Среди посланий, написанных Игнатием из Смирны, есть одно, адресованное к римлянам, в подражание апостолу Павлу. Резким простонародным языком в нем выражена та живая жажда страданий за веру, которая в течение двухсот лет была характерной для христианских обществ.
«Дело устроилось, – говорил он, – только бы ничто мне не помешало достигнуть цели, то есть быть умерщвленным. Правду сказать – это вы меня беспокоите; я боюсь, как бы ваша привязанность ко мне не послужила препятствием. Вы ведь ничем не рискуете, а я могу потерять благодать Божию, если вы меня спасете. Другого такого случая мне никогда не представится, и если вы сделаете мне одолжение и не вмешаетесь, то это будет с вашей стороны добрым делом. Если вы промолчите, то я буду принадлежать Богу; а если вы пожалеете мою плоть, то мне придется вновь участвовать в мирской суете. Ах, как я хотел бы успокоиться в Боге! Вы никогда никому не делали вреда, зачем же хотите начать теперь с меня?
Дайте мне накормить своим телом диких зверей – я буду радоваться и о Господе. Я есмь пшеница Божия и должен быть смолот звериными зубами для того, чтобы стать хлебом Иисуса Христа. Позаботьтесь скорее о зверях, чтобы они ничего от моей плоти не оставили и были моей могилой, так, чтобы и похороны никому ничего не стоили.
Надеюсь, что они будут достаточно голодны; в случае надобности я их побью, чтобы они тотчас же меня растерзали и не поступили со мной как с некоторыми другими, которых боятся тронуть.

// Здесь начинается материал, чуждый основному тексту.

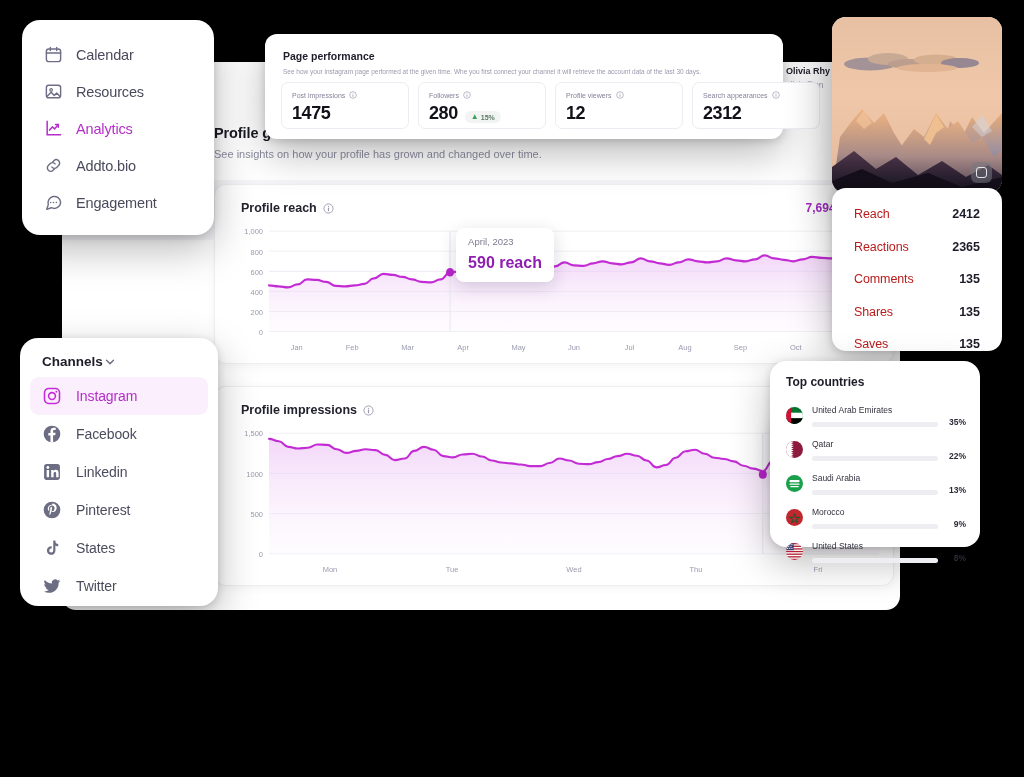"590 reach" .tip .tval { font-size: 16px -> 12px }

Не захотят, так я их заставлю.
Пусть огонь и крест, нападение стаи зверей, изуродование членов, все демонские казни обрушатся на меня… я все вынесу, лишь бы радоваться о Христе Иисусе».
Рядом с этим посланием в наше время можно поставить только следующую песнь умирающей нигилистки, которая вызвала слезы на глазах даже ее судей и палачей.

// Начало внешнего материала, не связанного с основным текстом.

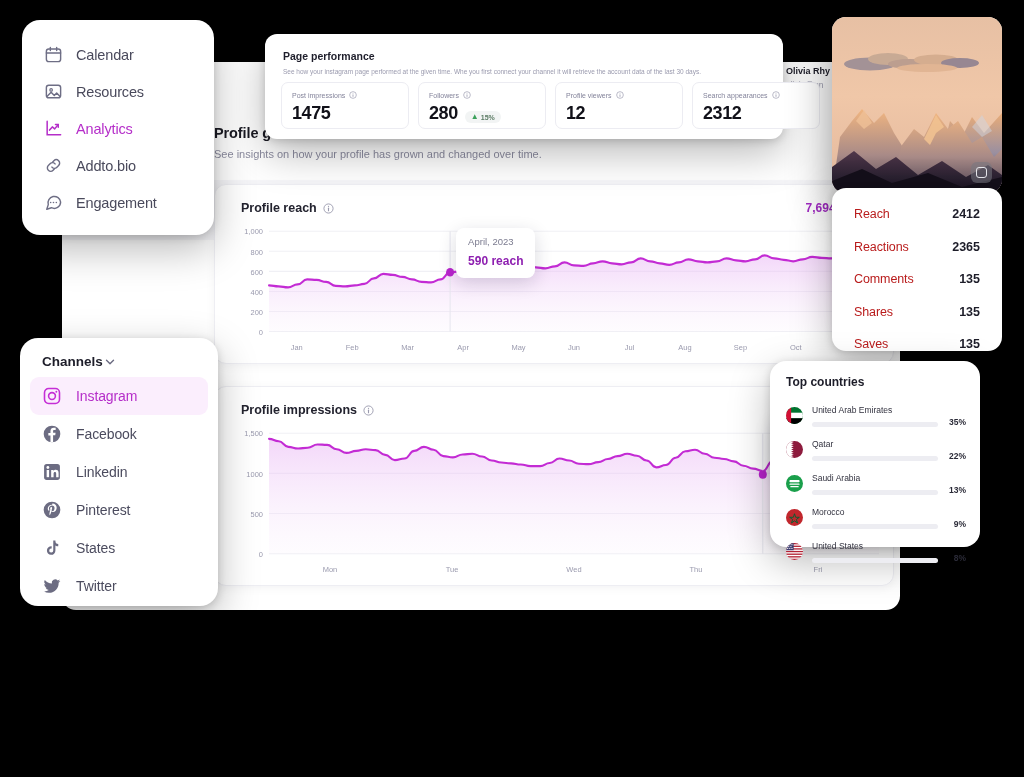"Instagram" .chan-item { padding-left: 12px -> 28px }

«Слышите, судьи, приговаривайте меня скорее; преступление мое велико и ужасно! Одетая в простое ситцевое платье, без башмаков, я пошла туда, где стонут наши братья, где царствуют вечный труд и вечный голод. Зачем ваши фразы и речи? Разве я не сознаюсь в своем преступлении? Смотрите – на мне и теперь еще крестьянское платье, ноги мои босы, руки – в мозолях, я истомилась от работы. Но величайшей уликой против меня служит моя любовь к родине. Как бы я ни была виновна, однако же вы, судьи, вы бессильны против меня. Да, всякое наказание бессильно против меня, потому что я имею веру, которой вы не имеете, – веру в окончательную победу моих идей. Вы можете посадить меня в тюрьму на всю жизнь, но моя болезнь, как видите, сократит наказание. Я умру с сердцем, переполненным любовью , и сами палачи будут плакать и молиться у изголовья моего смертного одра».